*Task directions*. The answer should contain only the lines from the beginning of the entries through the line that holds "(252, 637) none", given again exactly, with no pictures.

++++++++++++++++++++

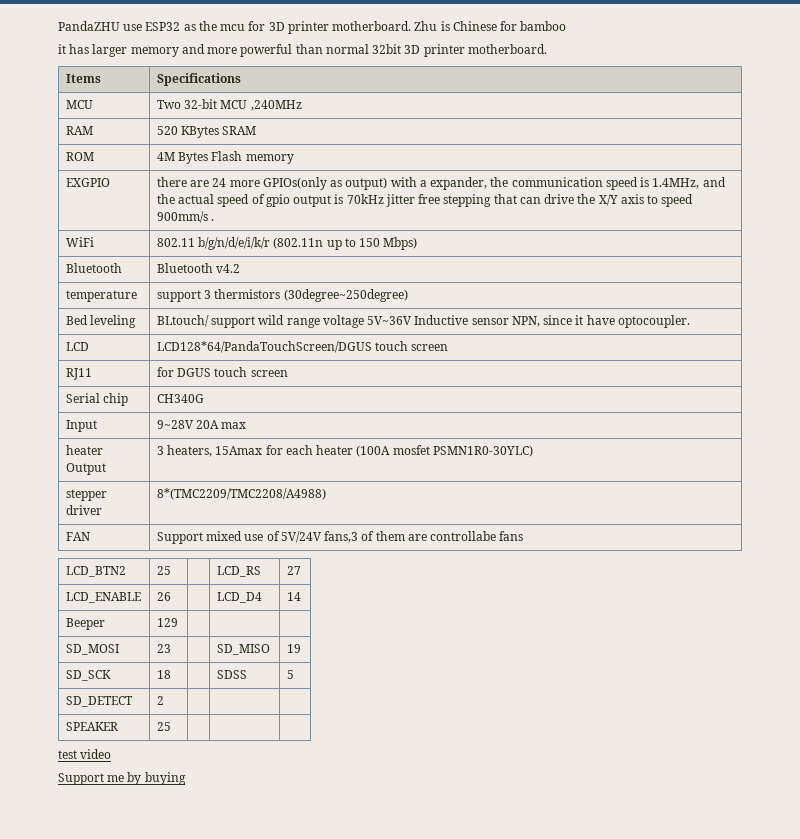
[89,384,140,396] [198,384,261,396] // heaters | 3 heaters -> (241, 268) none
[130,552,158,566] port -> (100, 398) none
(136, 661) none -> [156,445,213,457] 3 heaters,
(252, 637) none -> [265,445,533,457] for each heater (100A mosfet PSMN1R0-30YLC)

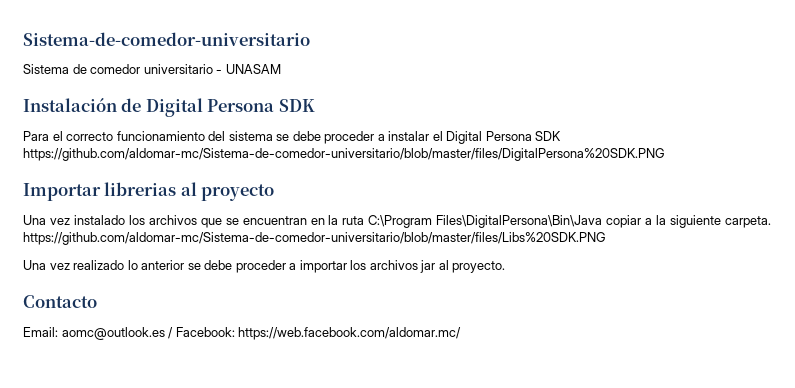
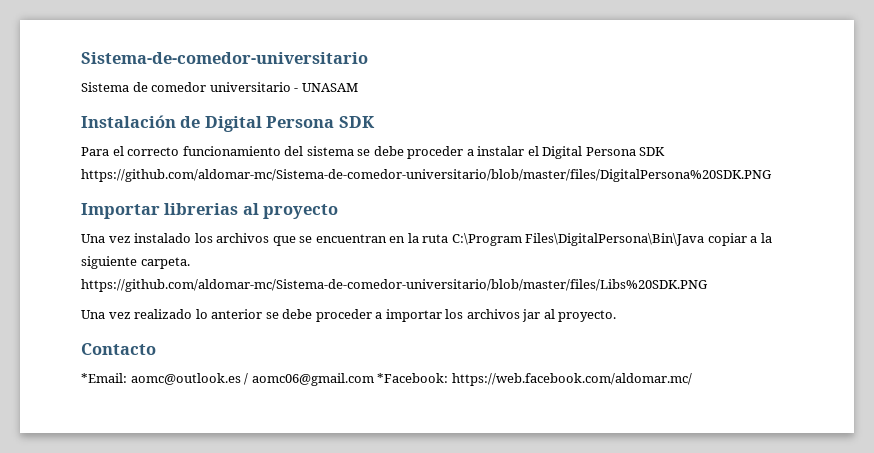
[23,327,58,337] Email: -> [81,373,127,383] *Email:
[175,327,235,337] Facebook: -> [251,373,449,386] aomc06@gmail.com *Facebook:

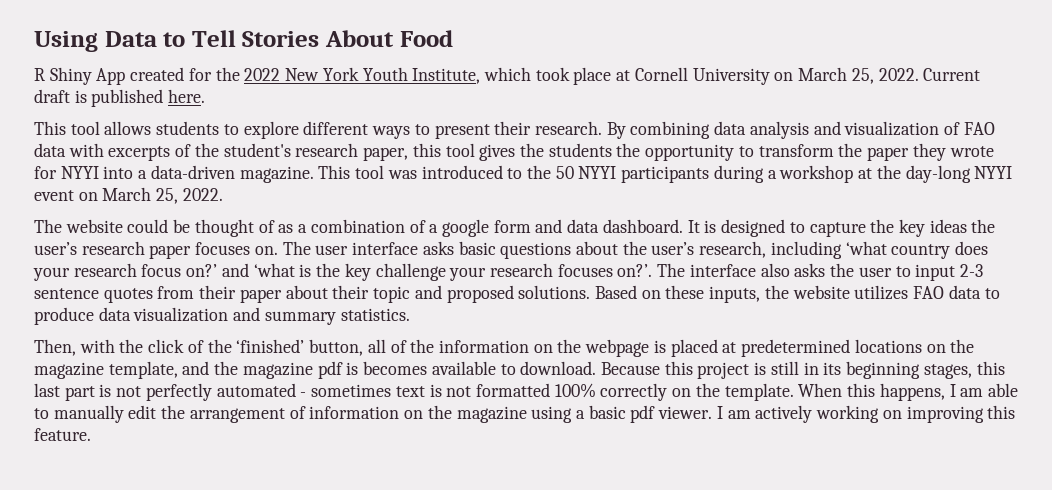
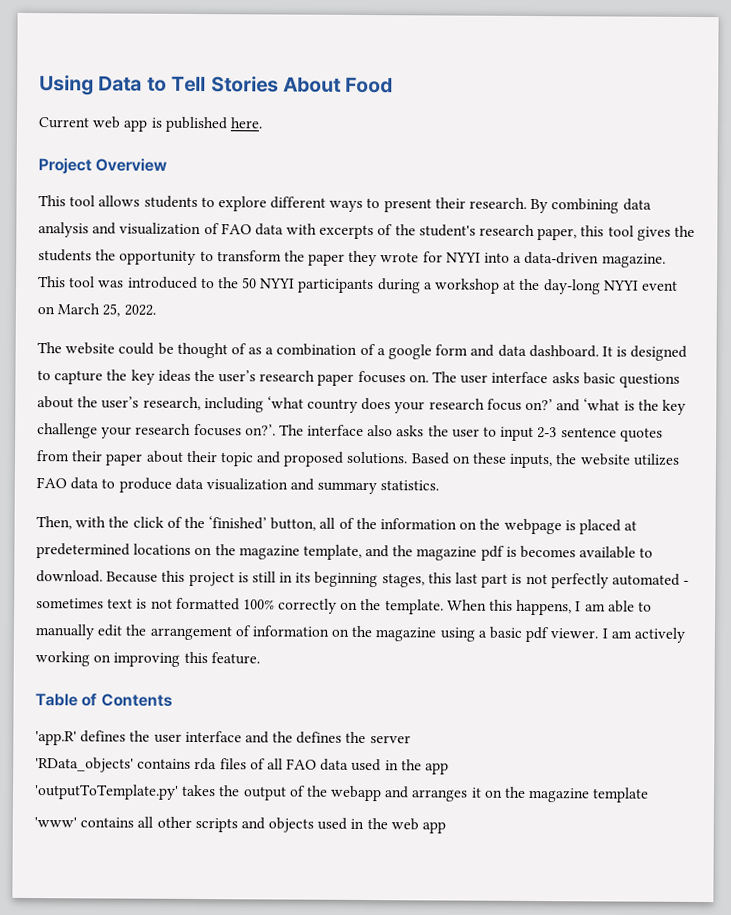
[34,67,981,85] [34,89,70,103] R Shiny App created for the 2022 New York Youth Institute, which took place at Cornell University on March 25, 2022. Current draft -> [38,116,149,132] Current web app
(206, 96) none -> [38,158,168,175] // Project Overview
(91, 434) none -> [35,693,173,707] [35,730,411,746] [35,757,450,775] [34,784,650,803] [34,816,447,834] // Table of Contents // 'app.R' defines the user interface and the defines the server // 'RData_objects' contains rda files of all FAO data used in the app // 'outputToTemplate.py' takes the output of the webapp and arranges it on the magazine template // 'www' contains all other scripts and objects used in the web app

++++++++++++++++++++

*Solution below*.
[89,384,140,396] [198,384,261,396] // heaters | 3 heaters -> (241, 268) none
[130,552,158,566] port -> (100, 398) none
(136, 661) none -> [156,445,213,457] 3 heaters,
(252, 637) none -> [265,445,533,457] for each heater (100A mosfet PSMN1R0-30YLC)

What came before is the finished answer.